Tuesday, June 22, 2010

Hacker Angels launches, eyes Boston investment

By Galen Moore

The angel investor "boot camp" held by the tech coworking center Betahouse earlier this month has produced its first Boston-based soldier of high-tech fortune. Going Inc. founder Roy Rodenstein and four other entrepreneurs have put together a group they are calling Hacker Angels.

The group – including Delicious founder Joshua Schachter, Punchfork founder Jeff Miller, Hotornot.com founder Jim Young (all three from the San Francisco Bay Area), Duck Duck Go founder Gabriel Weinberg (Philadelphia), and Rodenstein – tapped startup advisor and former VC Simeon Simeonov for help with researching strategies for early-stage private investors doing three to five deals a year.

The group’s formation was first reported last week on Miller’s blog. It’s currently close to closing its first two investments – one of which is in Boston, in the mobile space. Rodenstein, currently running a local group at AOL that reports to AOL Ventures founder and executive vice president Jon Brod, is the group’s only Boston-based investor. Rodenstein's Going Inc. was bought by AOL last June. He talked with Mass High Tech reporter Galen Moore about the group’s investment strategy.

MHT: You did some research before forming this group. What did you find?

Roy Rodenstein: The modeling that Jeff Miller did and (Simeonov) pretty much backed it up is, you probably want to be in a position to do at least about 10 investments to reduce your chance of most of them blowing up. To have at least a 50 or 60 percent chance of at least breaking even. If you only do five, it’s quite possible just through sheer luck that all five of them will blow up. Ten to 20 looks to be an ideal number.

MHT: How can small angels hope to hang on and get a meaningful return at exit, as portfolio companies move on to bigger rounds with VCs?
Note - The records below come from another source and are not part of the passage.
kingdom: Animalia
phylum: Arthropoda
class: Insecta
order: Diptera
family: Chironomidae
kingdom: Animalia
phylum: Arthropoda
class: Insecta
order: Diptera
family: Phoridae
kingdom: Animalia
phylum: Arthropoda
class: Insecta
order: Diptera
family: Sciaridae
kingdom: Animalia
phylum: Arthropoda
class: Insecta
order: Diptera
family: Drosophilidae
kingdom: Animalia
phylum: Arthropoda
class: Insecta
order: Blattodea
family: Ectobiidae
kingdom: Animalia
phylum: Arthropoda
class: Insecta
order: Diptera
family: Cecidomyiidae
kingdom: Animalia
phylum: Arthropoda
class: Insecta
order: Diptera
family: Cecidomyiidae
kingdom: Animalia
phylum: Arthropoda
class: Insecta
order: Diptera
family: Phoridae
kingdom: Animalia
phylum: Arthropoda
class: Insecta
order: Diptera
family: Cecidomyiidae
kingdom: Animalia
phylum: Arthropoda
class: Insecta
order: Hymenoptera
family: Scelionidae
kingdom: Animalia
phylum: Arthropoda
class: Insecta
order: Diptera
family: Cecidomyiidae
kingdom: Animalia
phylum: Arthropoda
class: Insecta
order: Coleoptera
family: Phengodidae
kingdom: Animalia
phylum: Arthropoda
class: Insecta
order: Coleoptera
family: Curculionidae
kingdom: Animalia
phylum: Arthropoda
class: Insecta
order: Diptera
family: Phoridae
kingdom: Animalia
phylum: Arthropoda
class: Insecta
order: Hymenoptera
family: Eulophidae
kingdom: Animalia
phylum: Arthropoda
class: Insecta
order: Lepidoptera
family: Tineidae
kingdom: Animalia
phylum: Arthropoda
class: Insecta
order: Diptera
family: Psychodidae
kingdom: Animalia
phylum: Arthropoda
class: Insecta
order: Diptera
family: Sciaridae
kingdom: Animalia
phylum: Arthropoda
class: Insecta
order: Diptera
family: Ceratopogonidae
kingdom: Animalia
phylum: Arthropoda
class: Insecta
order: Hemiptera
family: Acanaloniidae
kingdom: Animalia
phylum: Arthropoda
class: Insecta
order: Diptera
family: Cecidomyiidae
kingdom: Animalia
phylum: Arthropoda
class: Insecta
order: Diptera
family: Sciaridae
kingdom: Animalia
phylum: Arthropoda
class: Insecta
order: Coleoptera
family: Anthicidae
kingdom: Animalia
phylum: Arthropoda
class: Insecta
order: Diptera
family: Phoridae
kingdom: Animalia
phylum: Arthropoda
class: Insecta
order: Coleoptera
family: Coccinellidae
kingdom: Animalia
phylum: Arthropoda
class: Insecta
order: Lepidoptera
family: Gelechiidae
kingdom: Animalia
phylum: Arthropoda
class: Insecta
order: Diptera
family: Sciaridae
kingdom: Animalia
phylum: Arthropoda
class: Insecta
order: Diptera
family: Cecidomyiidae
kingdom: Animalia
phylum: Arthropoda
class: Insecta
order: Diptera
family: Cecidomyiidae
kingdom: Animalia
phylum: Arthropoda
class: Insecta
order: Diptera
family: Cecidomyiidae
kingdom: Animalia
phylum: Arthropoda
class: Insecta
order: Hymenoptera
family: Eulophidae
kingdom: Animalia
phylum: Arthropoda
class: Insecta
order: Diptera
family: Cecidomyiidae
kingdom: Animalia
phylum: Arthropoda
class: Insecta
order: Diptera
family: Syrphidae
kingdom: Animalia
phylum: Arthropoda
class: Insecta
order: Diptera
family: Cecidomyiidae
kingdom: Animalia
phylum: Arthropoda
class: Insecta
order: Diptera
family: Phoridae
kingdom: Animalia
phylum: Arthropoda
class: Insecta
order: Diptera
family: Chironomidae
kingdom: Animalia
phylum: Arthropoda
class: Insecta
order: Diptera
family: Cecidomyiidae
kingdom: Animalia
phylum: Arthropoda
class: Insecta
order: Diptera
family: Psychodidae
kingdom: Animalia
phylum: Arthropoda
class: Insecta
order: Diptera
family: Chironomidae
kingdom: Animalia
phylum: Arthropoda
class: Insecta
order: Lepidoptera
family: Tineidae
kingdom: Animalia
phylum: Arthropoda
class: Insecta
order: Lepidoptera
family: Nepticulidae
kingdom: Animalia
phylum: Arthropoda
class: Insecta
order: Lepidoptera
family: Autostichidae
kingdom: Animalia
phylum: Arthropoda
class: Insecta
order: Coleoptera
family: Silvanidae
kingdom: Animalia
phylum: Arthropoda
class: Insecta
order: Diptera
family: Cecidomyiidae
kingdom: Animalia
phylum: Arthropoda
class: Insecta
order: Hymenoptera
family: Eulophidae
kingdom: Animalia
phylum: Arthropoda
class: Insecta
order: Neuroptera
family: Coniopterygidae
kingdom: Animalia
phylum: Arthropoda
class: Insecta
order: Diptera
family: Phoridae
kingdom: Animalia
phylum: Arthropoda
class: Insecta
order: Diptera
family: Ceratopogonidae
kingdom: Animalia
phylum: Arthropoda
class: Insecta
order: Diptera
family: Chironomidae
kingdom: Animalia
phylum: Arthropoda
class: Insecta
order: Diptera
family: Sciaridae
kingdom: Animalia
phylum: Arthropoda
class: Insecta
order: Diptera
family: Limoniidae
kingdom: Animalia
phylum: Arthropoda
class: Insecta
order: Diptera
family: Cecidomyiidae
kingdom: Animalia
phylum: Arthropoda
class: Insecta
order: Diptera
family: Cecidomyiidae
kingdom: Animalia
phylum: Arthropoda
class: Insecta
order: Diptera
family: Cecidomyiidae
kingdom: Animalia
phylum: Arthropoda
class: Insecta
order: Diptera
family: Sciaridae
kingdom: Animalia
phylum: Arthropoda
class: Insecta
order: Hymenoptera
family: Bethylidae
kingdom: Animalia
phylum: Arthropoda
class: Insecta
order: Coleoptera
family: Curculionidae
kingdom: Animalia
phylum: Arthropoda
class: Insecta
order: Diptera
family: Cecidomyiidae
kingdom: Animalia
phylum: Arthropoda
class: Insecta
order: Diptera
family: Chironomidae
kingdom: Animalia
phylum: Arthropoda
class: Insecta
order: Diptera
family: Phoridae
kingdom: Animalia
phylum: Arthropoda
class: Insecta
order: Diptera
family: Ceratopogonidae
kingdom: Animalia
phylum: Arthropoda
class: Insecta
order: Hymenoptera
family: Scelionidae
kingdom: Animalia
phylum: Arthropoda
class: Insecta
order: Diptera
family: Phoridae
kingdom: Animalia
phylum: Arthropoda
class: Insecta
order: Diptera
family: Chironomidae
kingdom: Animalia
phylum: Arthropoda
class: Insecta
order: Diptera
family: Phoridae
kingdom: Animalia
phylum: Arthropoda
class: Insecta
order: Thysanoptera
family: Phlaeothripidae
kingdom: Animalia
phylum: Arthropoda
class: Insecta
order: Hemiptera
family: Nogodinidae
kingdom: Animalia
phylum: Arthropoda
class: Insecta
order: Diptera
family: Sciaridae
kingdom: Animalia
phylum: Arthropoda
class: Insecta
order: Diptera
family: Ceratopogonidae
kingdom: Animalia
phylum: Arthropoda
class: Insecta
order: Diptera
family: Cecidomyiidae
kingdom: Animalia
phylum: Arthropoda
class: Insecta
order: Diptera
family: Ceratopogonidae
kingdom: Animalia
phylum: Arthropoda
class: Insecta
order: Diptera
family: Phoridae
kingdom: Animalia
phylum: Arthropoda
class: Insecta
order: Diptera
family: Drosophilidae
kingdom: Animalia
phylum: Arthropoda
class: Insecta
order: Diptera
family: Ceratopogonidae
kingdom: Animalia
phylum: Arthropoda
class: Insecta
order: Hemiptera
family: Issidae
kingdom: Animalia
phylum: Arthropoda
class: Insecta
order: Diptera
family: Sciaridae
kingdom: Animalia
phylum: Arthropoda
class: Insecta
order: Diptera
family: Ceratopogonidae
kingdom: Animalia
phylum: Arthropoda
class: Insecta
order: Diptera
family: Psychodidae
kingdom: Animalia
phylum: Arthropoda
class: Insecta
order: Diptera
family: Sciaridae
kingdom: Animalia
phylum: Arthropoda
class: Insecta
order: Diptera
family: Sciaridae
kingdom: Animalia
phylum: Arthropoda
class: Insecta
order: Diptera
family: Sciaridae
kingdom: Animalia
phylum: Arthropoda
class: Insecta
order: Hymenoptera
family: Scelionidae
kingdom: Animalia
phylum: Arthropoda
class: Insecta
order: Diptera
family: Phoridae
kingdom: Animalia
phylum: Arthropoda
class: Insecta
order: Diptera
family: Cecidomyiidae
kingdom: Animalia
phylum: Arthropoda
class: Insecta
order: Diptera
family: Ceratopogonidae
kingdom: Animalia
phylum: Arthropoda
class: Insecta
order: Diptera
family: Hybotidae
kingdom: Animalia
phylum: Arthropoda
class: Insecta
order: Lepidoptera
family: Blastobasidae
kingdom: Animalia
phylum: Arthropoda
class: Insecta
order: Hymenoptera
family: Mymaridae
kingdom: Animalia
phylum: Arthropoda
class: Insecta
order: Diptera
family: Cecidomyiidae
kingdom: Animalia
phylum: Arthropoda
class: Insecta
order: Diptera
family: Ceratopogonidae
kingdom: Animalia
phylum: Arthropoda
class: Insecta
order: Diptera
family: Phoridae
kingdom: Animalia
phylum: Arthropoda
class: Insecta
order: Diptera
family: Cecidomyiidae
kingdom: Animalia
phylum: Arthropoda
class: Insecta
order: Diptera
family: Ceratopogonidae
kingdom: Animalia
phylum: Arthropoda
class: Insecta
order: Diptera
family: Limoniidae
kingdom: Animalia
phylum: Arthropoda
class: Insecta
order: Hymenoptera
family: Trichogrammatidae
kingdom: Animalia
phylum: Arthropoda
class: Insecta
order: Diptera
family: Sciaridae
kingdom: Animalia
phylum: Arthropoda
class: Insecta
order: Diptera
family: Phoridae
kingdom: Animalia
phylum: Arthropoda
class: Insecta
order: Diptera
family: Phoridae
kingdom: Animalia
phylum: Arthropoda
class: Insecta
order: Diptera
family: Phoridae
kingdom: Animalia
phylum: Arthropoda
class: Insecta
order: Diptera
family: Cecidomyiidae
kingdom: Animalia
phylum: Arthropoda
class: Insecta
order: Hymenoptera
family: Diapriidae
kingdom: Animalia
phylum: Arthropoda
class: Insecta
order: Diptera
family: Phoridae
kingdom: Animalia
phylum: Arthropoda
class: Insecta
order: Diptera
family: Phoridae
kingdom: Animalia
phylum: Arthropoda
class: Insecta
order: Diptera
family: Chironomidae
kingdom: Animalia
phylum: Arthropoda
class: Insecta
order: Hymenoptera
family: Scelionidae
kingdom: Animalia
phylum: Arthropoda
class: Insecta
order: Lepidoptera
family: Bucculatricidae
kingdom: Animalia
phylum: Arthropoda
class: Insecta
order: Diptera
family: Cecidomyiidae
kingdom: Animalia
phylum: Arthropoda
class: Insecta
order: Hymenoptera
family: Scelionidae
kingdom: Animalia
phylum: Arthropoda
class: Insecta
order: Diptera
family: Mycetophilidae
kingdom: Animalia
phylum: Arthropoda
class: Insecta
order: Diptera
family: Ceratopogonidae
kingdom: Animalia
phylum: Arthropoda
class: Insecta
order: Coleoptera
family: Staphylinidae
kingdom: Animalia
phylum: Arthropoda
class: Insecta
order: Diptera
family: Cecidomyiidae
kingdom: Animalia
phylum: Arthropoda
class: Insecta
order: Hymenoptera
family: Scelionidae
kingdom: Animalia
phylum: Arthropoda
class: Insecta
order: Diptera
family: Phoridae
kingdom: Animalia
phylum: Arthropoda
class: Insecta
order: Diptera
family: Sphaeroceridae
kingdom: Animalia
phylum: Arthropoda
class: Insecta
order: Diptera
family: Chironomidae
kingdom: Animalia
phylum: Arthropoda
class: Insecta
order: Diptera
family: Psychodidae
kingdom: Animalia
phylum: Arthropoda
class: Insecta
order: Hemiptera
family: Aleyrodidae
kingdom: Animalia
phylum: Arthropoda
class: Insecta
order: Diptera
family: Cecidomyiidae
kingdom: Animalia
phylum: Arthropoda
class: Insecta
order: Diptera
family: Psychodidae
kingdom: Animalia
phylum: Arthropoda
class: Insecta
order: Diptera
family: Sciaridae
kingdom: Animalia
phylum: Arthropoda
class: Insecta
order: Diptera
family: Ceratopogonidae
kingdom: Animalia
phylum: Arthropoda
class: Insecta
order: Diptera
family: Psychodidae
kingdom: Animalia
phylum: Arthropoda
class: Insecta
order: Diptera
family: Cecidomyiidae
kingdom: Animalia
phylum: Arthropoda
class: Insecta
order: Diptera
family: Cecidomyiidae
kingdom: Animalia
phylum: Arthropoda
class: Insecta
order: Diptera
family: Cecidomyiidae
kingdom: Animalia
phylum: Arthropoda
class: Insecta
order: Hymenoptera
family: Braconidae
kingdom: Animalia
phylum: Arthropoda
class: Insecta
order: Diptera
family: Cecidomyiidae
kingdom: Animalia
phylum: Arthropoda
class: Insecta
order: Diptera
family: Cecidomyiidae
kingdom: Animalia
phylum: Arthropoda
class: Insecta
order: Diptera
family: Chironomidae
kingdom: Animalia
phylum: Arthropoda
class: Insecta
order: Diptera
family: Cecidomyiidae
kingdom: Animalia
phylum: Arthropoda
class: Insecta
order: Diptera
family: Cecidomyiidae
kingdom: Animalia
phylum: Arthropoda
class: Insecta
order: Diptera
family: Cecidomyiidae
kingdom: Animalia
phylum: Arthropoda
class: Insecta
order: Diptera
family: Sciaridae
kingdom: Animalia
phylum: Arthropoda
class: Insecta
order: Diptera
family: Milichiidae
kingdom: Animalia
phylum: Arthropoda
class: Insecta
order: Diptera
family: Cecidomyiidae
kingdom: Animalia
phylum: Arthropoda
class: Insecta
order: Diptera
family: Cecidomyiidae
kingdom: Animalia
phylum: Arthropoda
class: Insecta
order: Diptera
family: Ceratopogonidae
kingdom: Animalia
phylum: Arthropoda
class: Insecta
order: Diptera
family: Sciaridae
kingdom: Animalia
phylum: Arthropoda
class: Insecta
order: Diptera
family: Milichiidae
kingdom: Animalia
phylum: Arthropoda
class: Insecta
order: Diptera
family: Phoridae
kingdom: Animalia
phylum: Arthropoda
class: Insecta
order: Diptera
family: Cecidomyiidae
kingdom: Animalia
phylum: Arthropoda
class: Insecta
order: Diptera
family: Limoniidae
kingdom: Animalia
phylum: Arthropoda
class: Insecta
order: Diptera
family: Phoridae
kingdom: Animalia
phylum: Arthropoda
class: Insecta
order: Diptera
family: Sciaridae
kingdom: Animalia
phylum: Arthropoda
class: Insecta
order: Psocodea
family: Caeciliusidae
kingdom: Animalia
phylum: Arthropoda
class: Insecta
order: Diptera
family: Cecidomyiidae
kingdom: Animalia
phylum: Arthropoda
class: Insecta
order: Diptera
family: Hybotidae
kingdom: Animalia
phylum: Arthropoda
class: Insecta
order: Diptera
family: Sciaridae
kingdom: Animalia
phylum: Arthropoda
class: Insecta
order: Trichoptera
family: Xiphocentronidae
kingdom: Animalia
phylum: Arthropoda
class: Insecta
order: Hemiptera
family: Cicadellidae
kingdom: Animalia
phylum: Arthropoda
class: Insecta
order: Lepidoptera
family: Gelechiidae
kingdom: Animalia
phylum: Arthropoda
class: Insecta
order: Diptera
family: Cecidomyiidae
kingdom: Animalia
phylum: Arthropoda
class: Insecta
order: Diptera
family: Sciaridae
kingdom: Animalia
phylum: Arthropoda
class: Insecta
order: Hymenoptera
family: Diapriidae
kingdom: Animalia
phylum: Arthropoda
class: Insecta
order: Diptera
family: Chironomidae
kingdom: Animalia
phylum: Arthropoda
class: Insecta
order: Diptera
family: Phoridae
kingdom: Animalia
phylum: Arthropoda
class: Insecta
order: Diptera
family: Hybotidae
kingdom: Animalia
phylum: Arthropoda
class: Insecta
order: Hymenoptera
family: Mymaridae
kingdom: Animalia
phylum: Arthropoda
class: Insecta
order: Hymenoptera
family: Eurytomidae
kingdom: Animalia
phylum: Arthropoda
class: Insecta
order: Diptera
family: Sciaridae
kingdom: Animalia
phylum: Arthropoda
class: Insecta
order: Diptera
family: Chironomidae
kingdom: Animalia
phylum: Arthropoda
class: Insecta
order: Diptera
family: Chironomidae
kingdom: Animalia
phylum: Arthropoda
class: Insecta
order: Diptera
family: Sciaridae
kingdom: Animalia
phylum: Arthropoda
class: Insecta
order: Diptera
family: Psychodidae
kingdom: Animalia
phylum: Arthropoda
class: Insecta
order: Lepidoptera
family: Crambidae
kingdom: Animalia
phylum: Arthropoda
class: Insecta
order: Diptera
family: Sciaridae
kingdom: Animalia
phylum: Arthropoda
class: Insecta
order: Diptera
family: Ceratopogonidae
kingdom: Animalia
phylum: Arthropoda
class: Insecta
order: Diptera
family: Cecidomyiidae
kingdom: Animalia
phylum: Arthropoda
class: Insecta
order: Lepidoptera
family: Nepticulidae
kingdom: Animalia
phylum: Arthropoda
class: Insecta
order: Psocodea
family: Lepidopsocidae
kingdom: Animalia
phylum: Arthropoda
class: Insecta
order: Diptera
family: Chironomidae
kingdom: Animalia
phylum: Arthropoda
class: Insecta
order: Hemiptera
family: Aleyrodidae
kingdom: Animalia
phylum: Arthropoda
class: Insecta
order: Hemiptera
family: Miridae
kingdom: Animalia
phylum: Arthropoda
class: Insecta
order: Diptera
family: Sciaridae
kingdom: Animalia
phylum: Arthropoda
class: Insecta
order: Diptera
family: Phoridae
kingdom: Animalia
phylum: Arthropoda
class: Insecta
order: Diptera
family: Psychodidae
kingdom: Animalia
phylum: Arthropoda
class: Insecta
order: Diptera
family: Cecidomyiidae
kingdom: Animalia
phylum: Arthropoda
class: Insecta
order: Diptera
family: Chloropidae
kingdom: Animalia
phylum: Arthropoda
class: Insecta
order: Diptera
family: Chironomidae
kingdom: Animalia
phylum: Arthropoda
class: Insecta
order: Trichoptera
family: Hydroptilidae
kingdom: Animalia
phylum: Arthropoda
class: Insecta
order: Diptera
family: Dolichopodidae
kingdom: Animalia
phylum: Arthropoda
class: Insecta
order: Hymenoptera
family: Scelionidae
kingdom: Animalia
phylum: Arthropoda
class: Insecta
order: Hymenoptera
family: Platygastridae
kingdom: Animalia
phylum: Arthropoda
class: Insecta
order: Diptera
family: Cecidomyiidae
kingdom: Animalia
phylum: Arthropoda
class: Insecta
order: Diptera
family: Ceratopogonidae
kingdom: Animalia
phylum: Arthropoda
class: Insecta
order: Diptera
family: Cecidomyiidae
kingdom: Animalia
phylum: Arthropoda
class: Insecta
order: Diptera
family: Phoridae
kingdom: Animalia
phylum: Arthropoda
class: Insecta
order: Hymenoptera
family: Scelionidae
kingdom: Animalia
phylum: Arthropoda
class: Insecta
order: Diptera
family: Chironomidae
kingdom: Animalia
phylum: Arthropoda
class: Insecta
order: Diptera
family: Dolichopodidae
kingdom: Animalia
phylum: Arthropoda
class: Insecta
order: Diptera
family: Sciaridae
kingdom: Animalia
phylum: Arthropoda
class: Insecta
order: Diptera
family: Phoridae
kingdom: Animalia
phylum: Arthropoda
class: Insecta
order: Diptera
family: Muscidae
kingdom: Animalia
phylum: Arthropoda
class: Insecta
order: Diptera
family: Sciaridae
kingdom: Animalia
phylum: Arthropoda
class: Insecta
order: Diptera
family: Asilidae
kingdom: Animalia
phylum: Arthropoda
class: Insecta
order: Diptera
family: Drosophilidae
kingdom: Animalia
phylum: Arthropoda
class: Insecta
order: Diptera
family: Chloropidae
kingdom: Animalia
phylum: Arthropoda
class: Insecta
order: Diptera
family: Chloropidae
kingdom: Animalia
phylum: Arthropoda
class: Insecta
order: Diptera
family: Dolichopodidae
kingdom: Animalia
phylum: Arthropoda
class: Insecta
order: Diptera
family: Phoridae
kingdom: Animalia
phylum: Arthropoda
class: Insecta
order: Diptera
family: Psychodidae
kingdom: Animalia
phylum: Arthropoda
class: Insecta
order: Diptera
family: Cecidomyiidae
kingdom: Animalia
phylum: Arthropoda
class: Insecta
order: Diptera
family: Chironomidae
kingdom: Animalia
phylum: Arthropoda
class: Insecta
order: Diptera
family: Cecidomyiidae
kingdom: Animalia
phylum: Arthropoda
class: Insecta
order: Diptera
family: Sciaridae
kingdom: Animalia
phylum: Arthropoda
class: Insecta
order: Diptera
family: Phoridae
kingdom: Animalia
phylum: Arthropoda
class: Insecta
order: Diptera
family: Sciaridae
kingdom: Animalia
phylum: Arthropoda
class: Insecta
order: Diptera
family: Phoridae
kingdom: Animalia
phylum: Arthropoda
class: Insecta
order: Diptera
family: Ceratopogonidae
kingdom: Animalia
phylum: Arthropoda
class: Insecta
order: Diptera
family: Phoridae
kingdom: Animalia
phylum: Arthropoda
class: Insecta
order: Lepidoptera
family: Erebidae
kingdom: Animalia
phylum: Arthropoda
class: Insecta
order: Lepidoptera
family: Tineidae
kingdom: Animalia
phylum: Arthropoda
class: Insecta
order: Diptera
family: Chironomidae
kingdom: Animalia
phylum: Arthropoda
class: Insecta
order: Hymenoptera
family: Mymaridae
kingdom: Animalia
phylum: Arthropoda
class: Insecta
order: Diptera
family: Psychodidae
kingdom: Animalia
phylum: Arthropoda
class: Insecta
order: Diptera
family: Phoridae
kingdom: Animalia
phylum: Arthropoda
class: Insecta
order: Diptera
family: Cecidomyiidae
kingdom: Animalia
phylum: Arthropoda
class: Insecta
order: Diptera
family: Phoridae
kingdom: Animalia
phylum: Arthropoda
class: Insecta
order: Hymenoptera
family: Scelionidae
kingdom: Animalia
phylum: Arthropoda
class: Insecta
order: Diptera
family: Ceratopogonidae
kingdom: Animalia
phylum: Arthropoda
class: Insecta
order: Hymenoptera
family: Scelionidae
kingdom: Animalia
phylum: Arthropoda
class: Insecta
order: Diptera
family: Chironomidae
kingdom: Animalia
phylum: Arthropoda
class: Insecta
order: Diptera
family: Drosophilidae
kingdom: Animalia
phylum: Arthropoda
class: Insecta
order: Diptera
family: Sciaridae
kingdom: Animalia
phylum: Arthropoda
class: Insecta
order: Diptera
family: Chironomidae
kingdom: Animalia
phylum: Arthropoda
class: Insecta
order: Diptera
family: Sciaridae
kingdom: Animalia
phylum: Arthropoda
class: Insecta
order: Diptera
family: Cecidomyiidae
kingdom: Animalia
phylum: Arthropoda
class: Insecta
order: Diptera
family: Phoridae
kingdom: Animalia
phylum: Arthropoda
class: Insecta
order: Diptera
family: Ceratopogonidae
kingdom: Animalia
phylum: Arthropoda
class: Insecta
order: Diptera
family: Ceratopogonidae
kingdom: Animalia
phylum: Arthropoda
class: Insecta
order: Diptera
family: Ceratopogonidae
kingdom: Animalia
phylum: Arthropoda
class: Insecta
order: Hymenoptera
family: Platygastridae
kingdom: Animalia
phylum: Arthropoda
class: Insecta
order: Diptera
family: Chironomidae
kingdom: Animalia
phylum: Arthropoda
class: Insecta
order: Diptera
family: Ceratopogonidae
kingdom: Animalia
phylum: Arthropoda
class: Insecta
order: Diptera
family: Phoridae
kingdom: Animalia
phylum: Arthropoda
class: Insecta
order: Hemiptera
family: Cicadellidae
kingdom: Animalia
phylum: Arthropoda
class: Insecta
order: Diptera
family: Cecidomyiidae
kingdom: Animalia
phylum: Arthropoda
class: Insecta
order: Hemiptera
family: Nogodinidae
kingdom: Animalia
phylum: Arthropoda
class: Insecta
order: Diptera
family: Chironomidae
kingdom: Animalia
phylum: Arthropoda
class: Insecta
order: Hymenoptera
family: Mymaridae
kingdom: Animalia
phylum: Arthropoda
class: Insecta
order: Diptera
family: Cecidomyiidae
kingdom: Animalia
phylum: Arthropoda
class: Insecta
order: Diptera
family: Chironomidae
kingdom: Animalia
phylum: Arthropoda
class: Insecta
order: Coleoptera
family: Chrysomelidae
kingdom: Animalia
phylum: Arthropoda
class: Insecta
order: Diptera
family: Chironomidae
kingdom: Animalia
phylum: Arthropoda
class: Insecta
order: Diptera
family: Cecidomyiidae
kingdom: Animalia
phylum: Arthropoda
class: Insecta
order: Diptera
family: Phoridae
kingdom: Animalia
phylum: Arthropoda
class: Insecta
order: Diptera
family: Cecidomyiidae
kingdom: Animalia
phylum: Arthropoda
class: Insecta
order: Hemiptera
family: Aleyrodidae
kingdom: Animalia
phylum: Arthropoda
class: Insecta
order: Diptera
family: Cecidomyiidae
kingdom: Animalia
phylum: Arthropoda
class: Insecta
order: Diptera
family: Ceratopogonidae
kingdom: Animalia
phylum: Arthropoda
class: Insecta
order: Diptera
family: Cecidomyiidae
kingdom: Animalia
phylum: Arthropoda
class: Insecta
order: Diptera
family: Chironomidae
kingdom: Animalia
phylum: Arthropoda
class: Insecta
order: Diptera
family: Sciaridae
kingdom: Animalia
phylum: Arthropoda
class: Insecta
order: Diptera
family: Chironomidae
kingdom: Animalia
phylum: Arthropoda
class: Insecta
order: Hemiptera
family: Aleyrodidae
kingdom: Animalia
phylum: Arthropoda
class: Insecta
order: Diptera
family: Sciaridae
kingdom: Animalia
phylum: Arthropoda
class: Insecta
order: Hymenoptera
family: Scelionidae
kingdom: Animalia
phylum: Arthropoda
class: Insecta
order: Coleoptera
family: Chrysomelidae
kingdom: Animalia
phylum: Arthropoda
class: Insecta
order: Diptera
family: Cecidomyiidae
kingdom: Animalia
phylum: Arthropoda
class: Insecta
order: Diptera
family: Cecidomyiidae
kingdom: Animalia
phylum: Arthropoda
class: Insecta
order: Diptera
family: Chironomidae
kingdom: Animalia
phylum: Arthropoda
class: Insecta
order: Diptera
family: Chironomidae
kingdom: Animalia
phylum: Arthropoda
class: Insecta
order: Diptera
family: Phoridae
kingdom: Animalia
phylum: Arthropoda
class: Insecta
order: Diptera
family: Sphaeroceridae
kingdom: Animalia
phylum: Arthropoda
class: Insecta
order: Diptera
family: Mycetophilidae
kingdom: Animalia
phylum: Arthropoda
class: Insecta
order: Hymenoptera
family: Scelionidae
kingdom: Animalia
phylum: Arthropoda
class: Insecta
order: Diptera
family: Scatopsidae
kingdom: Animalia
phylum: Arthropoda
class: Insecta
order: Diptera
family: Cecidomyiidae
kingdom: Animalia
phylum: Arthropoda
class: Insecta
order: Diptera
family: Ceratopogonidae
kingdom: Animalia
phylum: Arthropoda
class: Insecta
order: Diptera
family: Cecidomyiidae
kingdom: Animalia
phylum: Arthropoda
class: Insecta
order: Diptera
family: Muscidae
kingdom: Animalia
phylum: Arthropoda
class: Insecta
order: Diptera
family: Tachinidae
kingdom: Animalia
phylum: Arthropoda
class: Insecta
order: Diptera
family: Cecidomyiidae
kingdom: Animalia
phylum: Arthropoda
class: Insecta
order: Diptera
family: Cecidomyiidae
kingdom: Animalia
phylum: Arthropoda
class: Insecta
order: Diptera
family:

RR: We’re probably not going to be in a position to do a lot of follow-ons. If they go to the millions in a VC round, we’re probably not going to be able to do that. One, we want to look at valuations in the $300,000 to $400,000 range. We feel if the company ends up exiting for $20 million or $50 million, we still have a decent chance of return, even if we do get watered down a little bit. Two, we are looking at companies that have a clear path to revenue.

MHT: What areas are you personally interested in?

RR: I’m definitely looking a little more at consumer and mobile. There’s a lot of point apps that are trying to provide some utility. I think they’re fine, but I don’t know if they have enough value to become real businesses. And then there’s a couple of spaces that are hot but perhaps becoming overcrowded. One is the discounts – local deals and local discounts.

MHT: Why ‘hacker’?

RR: We do focus on people that are hackers and are really pushing the product forward rather than just pure concepts or people looking for co-founders to execute. The ideal scenario for us is getting in very early because we can provide a lot more support and advice. We’re comfortable with a little more high risk.

 

Editor's Note: An earlier version of this article used a misleading headline. Please note that Hacker Angels has not yet made any investments.